Ohio Judge Orders Hospital To Treat Ventilated BS-19 Patient With Ivermectin
Butler County Common Pleas Judge Gregory Howard ruled last week that West Chester Hospital, part of the University of Cincinnati’s health network UC Health, must “immediately administer Ivermectin” to patient Jeffrey Smith following his doctor’s prescription of 30 mg of Ivermectin for 21 days, the Ohio Capital Journal reported.
Smith, 51, is a Verizon Wireless engineer in Butler County. According to the lawsuit (pdf) filed by his wife Julie Smith, Smith tested positive for COVID-19 on July 9, and he was admitted to West Chester Hospital on July 15. On the same day, he was moved to an intensive care unit (ICU).
Smith’s condition continued to decline, and he was placed on a ventilator on Aug. 1. By Aug. 19, the ventilator was operating at 80 percent volume, with Smith’s chances of survival dropping to less than 30 percent, court documents read. At that time, the hospital claimed to have exhausted all options in its COVID-19 treatment protocol.
“At this point, there is nothing more the defendant can do, or will do, for my husband,” Julie wrote in an affidavit included in her complaint.
“However, I cannot give up on him, even if the defendant has,” Julie continued. “There is no reason why the defendant cannot approve or authorize other forms of treatments so long as the benefits outweigh the risks.”
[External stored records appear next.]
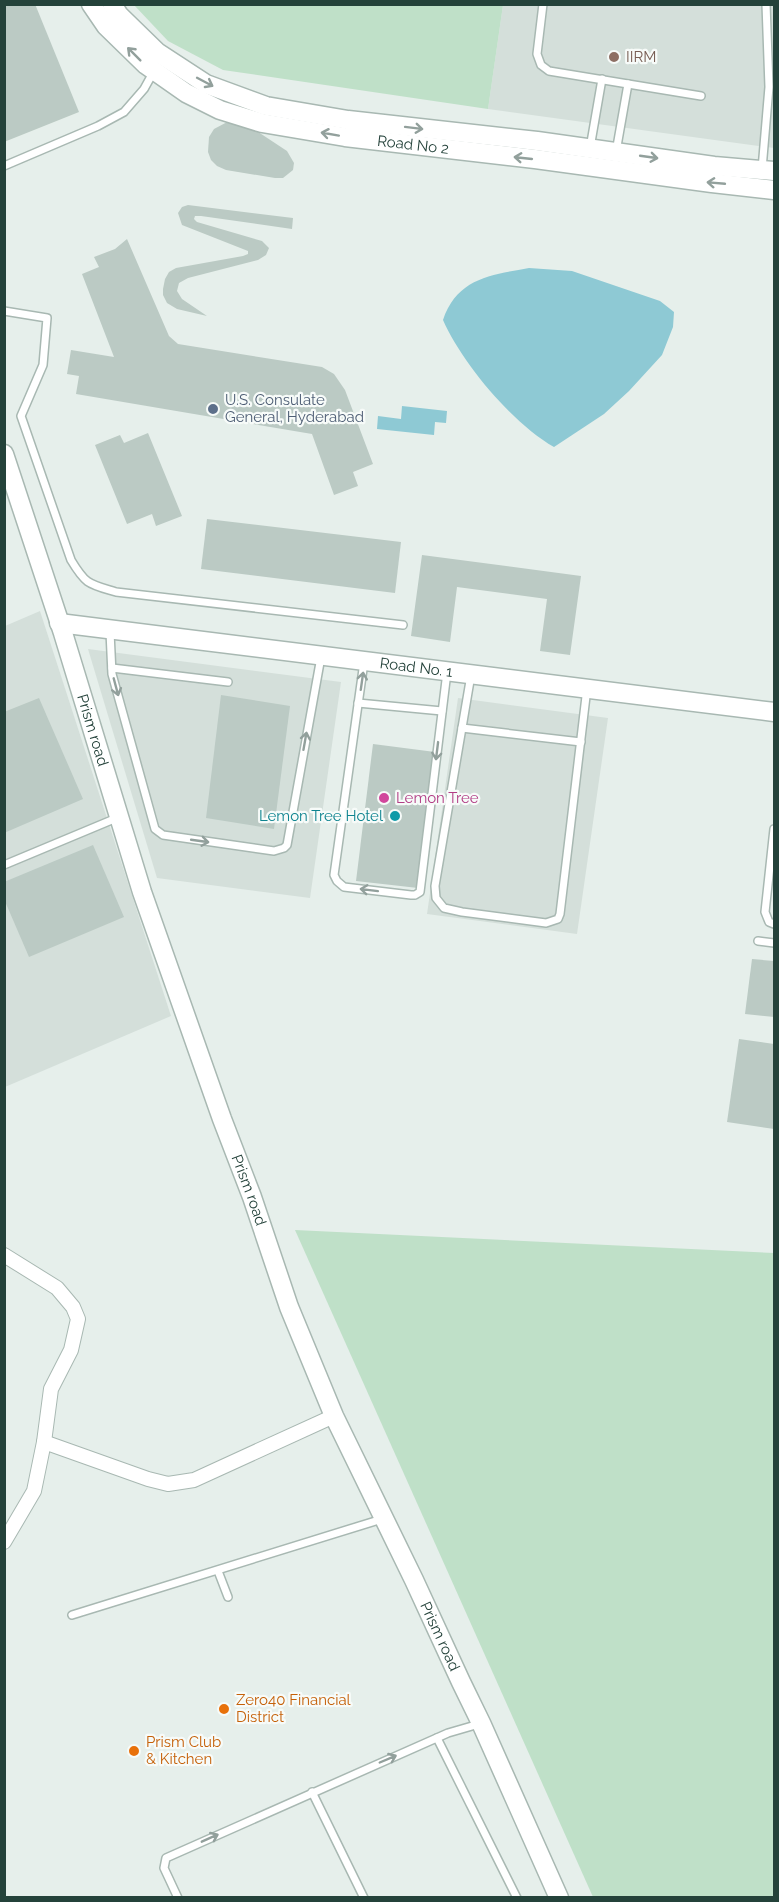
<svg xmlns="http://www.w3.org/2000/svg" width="779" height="1902" font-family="Raleway,sans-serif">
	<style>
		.built { fill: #d4dfda }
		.green { fill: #bfe0c8 }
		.water { fill: #8ec9d4 }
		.building { fill: #bbcac4 }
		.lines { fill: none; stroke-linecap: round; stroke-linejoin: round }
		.service-casing { stroke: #a8b8b2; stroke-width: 10 }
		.minor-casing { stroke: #a8b8b2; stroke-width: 16 }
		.tertiary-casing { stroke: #a8b8b2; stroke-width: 21 }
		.service { stroke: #fff; stroke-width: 7 }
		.minor { stroke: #fff; stroke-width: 14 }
		.tertiary { stroke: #fff; stroke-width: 18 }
		.oneway { stroke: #92a09c }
		.education-dot { fill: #8d6e63; stroke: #f7fbf9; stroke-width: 2 }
		.service-dot { fill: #5c6f8a; stroke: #f7fbf9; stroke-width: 2 }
		.hotel-dot { fill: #d1479c; stroke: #f7fbf9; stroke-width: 2 }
		.culture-dot { fill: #0f9aa8; stroke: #f7fbf9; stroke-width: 2 }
		.food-dot { fill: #e8710a; stroke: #f7fbf9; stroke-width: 2 }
		.labels { text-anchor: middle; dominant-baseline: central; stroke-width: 4.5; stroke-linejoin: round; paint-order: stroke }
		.education-label { font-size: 15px; fill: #785e54; stroke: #f7fbf9; text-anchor: start }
		.street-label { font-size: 15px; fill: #24423a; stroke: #f7fbf9 }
		.service-label { font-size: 15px; fill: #4e5e75; stroke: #f7fbf9; text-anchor: start }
		.hotel-label { font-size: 15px; fill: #b23c85; stroke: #f7fbf9; text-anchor: start }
		.culture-label { font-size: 15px; fill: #0d838f; stroke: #f7fbf9; text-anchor: end }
		.food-label { font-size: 15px; fill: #c56008; stroke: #f7fbf9; text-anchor: start }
	</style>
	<rect width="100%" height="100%" fill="#e6efeb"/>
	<g class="built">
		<polygon points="503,5 774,5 774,148 488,109"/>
		<polygon points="40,611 171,1016 5,1087 5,626"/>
		<polygon points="88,649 341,682 310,898 157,878"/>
		<polygon points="458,698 608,718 577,934 427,914"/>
	</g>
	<g class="green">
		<polygon points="134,5 503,5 488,109 223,70 168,41"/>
		<polygon points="295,1230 774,1253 774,1897 593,1897"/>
	</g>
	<g class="water">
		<path d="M529 268 572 271 660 301 674 312 673 327 662 355 629 391 604 414 554 447C512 423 462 363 443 320 457 278 491 275 529 268Z"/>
		<polygon points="402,406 447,411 446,423 435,422 434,435 377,429 378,416 401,419"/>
	</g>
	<g class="building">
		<polygon points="4,4 35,4 79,112 4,142"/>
		<polygon points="231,120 246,124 287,151 294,163 293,170 283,178 275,178 226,170 217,166 211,160 208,152 209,137 214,129"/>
		<polygon points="188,205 293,218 292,229 201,216 195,216 194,219 197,222 262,241 269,248 266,255 258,260 188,278 179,283 177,291 182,299 207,316 177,309 167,303 163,295 163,289 165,279 169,272 176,268 243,256 248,254 248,251 182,225 178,213 182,207"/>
		<polygon points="127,239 169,336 178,344 322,367 334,374 345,390 373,464 353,472 358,486 334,495 312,434 76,394 79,376 67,374 71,350 114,357 82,274 99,267 94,257 115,249"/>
		<polygon points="148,433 182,516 156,526 152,514 127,524 95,445 120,435 124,443"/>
		<polygon points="207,519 401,542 395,593 201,569"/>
		<polygon points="422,555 581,576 570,655 540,651 547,599 457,587 450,642 411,636"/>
		<polygon points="221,695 290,706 274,829 206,818"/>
		<polygon points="39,698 83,799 4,833 4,712"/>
		<polygon points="373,744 435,752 418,888 356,881"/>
		<polygon points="93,845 124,917 29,957 4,899 4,882"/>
		<polygon points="752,959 774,961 774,1017 745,1014"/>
		<polygon points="739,1039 774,1044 774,1129 727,1122"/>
	</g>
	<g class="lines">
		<g class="service-casing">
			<g id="service">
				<polyline points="543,4 537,54 541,65 549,71 701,96"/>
				<polyline points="590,148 602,79"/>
				<polyline points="616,152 628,84"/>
				<polyline points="4,166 98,126 124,112 144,89 154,71"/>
				<polyline points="762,169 769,87 766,4"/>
				<path d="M4 311 47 318 43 365 21 416 71 560C86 585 89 584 116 592L403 625"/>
				<polyline points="110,632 112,674 155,829 163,835 274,851 284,848 287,845 321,657"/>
				<polyline points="364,662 334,875 337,881 344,887 411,895 415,895 420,892 447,672"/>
				<polyline points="112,668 228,682"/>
				<polyline points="471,675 435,886 436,898 444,908 462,912 546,923 558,919 560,914 587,688"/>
				<polyline points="358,703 442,711"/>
				<polyline points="462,728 581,742"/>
				<polyline points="774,829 765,912 769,922 774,924"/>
				<polyline points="4,865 119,817"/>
				<polyline points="758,941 774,943"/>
				<polyline points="218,1571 228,1597"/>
				<polyline points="72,1615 382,1519"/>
				<polyline points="437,1738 517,1898"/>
				<polyline points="312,1792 364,1898"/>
				<polyline points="178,1898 164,1868 166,1858 448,1733 479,1724"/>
			</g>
		</g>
		<g class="minor-casing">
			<g id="minor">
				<polyline points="4,1255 57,1288 73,1307 78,1319 71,1350 51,1389 44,1442 34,1491 4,1542"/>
				<polyline points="44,1442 148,1479 168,1484 194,1480 334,1416"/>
			</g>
		</g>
		<g class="tertiary-casing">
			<g id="tertiary">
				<path id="s1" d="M91 4 106 26 146 65 186 93 220 110 262 123 345 137 535 159 712 183 774 190"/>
				<polyline points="112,4 119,15 157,52 206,84 266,106 348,120 537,141 714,166 774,171"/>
				<path id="s2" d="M4 454 63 633 142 892 222 1119 252 1197 289 1307 334 1416 414 1580 461 1682 481 1723 559 1898"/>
				<path id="s3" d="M59 623 774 712"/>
			</g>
		</g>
		<use href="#service" class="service"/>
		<use href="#minor" class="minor"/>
		<use href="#tertiary" class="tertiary"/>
	</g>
	<defs><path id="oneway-shaft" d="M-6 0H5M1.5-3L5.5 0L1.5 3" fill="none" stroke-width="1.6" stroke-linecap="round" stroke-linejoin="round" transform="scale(1.5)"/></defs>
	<g class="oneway">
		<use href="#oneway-shaft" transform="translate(134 54) rotate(-135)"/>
		<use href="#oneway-shaft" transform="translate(205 82) rotate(28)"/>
		<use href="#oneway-shaft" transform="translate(414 128) rotate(7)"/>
		<use href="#oneway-shaft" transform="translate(330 134) rotate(-170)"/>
		<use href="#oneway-shaft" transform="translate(649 157) rotate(8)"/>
		<use href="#oneway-shaft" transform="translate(523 158) rotate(-174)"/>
		<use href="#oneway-shaft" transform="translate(716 183) rotate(-175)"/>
		<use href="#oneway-shaft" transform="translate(362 681) rotate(-82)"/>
		<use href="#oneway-shaft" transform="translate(116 687) rotate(75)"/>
		<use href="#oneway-shaft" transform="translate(305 741) rotate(-80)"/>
		<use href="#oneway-shaft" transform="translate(437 751) rotate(97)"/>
		<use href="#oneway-shaft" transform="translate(200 841) rotate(8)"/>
		<use href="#oneway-shaft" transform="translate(369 890) rotate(-173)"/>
		<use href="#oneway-shaft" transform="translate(388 1759) rotate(-23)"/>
		<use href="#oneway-shaft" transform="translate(210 1838) rotate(-24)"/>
	</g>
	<circle class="education-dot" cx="614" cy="57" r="6"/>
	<circle class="service-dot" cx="213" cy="409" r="6"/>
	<circle class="hotel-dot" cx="384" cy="798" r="6"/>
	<circle class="culture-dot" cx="395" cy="816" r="6"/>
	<g class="food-dot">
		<circle cx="224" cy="1709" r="6"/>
		<circle cx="134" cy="1751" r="6"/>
	</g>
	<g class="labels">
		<g class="education-label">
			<text x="626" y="57">IIRM</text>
		</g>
		<g class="street-label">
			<text stroke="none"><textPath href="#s1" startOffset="366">Road No 2</textPath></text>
			<text stroke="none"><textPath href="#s3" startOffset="360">Road No. 1</textPath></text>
			<text stroke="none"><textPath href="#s2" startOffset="290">Prism road</textPath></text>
			<text stroke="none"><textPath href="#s2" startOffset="776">Prism road</textPath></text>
			<text stroke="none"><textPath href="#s2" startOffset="1262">Prism road</textPath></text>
		</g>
		<g class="service-label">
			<text x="225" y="400">U.S. Consulate<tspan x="225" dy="17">General, Hyderabad</tspan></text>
		</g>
		<g class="hotel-label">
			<text x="396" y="798">Lemon Tree</text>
		</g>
		<g class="culture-label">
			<text x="383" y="816">Lemon Tree Hotel</text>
		</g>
		<g class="food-label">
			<text x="236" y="1700">Zero40 Financial<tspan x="236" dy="17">District</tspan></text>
			<text x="146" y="1742">Prism Club<tspan x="146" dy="17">&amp; Kitchen</tspan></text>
		</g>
	</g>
	<rect width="779" height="1902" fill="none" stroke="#24423a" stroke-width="12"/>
</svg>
Julie had read about some lawsuits reported by Chicago Tribune and The Buffalo News where patients in severe condition from COVID-19 later recovered after being given Ivermectin.
These patients had won lawsuits forcing their hospitals to treat them with Ivermectin. The plaintiffs in these cases were all represented by attorney Ralph Lorigo, chairman of New York’s Erie County Conservative Party, who later became one of Julie’s attorneys.
According to court documents, Julie requested that the hospital treat her husband with Ivermectin, but the hospital refused to even though she offered to release them from “any and all” responsibility.
Julie then sought medical advice from Dr. Fred Wagshul, who later prescribed Ivermectin to her husband. But the hospital still refused to do so, prompting her to file a lawsuit against the hospital.
“With absolutely nothing to lose, with little to no risk, and with the defendant likely to begin palliative care, there is no basis for it to refuse Dr. Wagshul’s order and prescription to administer Ivermectin,” Julie said in the affidavit.
Wagshul is a founding member of the Frontline COVID-19 Critical Care Alliance (FLCCC), a nonprofit organization that is working during the pandemic to develop effective treatment protocols to prevent COVID-19 infection as well as treat patients with COVID-19.
In October of 2020, FLCCC adopted Ivermectin as a core medication in its protocols for preventing and treating COVID-19. Its website references many recent studies reporting Ivermectin to be a safe, effective, and inexpensive drug against COVID-19, the disease caused by CCP (Chinese Communist Party) virus.
“Ivermectin is so safe,” Wagshul told Dayton247Now. “It essentially has no drug interactions and no side effects.”
The UC Health hasn’t responded to a request from The Epoch Times for comment. According to the Ohio Capital Journal, it hasn’t challenged the judge’s ruling.
Federal Agencies Oppose Ivermectin For COVID-19
Ivermectin is a drug that has been approved by the Food and Drug Administration (FDA) to treat certain infections caused by internal and external parasites. A Japanese scientist and an Irish-American scientist were awarded the Nobel Prize in 2015 for their discovery of Ivermectin, given the drug’s success at improving the health and wellbeing of millions of individuals infected with river parasites in the poorest regions of the world.
President Joe Biden’s top medical adviser, Dr. Anthony Fauci, has advised people against using Ivermectin to treat COVID-19.
“Don’t do it. There’s no evidence whatsoever that it works, and it could potentially have toxicity,” Fauci told CNN on Sunday. “There’s no clinical evidence that indicates that this works.”
Last Thursday, the Centers for Disease Control and Prevention (CDC) issued an official health advisory (pdf), reiterating its opposition to the use of Ivermectin for COVID-19 treatment.
“Ivermectin is not authorized or approved by FDA for prevention or treatment of COVID-19,” the advisory reads. “The National Institutes of Health’s (NIH) COVID-19 Treatment Guidelines Panel has also determined that there are currently insufficient data to recommend Ivermectin for treatment of COVID-19.”
“Adverse effects associated with Ivermectin misuse and overdose are increasing, as shown by a rise in calls to poison control centers reporting overdoses and more people experiencing adverse effects,” the advisory continued.
FDA warned on its website that taking large doses of Ivermectin is “dangerous and can cause serious harm.” The agency also stressed that Ivermectin products for animals are different from products for people because animal drugs are often highly concentrated.
“Such high doses can be highly toxic in humans,” FDA said.